### Aim of the task
Convert all the lines in the rows below into a JSON list of strings, one string per line, with blank lines omitted.

# # # # # # #

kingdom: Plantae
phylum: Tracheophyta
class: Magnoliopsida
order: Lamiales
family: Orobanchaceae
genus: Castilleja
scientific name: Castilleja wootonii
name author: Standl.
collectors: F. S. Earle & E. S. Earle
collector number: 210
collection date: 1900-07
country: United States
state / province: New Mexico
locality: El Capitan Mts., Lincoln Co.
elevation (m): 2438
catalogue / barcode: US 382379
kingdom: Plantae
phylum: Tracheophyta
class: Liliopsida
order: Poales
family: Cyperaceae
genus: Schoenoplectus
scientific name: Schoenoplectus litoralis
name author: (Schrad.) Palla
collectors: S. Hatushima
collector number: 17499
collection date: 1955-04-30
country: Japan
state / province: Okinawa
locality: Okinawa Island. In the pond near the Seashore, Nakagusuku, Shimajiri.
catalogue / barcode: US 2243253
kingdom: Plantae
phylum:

# # # # # # #

### Exercise output
[
  "kingdom: Plantae",
  "phylum: Tracheophyta",
  "class: Magnoliopsida",
  "order: Lamiales",
  "family: Orobanchaceae",
  "genus: Castilleja",
  "scientific name: Castilleja wootonii",
  "name author: Standl.",
  "collectors: F. S. Earle & E. S. Earle",
  "collector number: 210",
  "collection date: 1900-07",
  "country: United States",
  "state / province: New Mexico",
  "locality: El Capitan Mts., Lincoln Co.",
  "elevation (m): 2438",
  "catalogue / barcode: US 382379",
  "kingdom: Plantae",
  "phylum: Tracheophyta",
  "class: Liliopsida",
  "order: Poales",
  "family: Cyperaceae",
  "genus: Schoenoplectus",
  "scientific name: Schoenoplectus litoralis",
  "name author: (Schrad.) Palla",
  "collectors: S. Hatushima",
  "collector number: 17499",
  "collection date: 1955-04-30",
  "country: Japan",
  "state / province: Okinawa",
  "locality: Okinawa Island. In the pond near the Seashore, Nakagusuku, Shimajiri.",
  "catalogue / barcode: US 2243253",
  "kingdom: Plantae",
  "phylum:"
]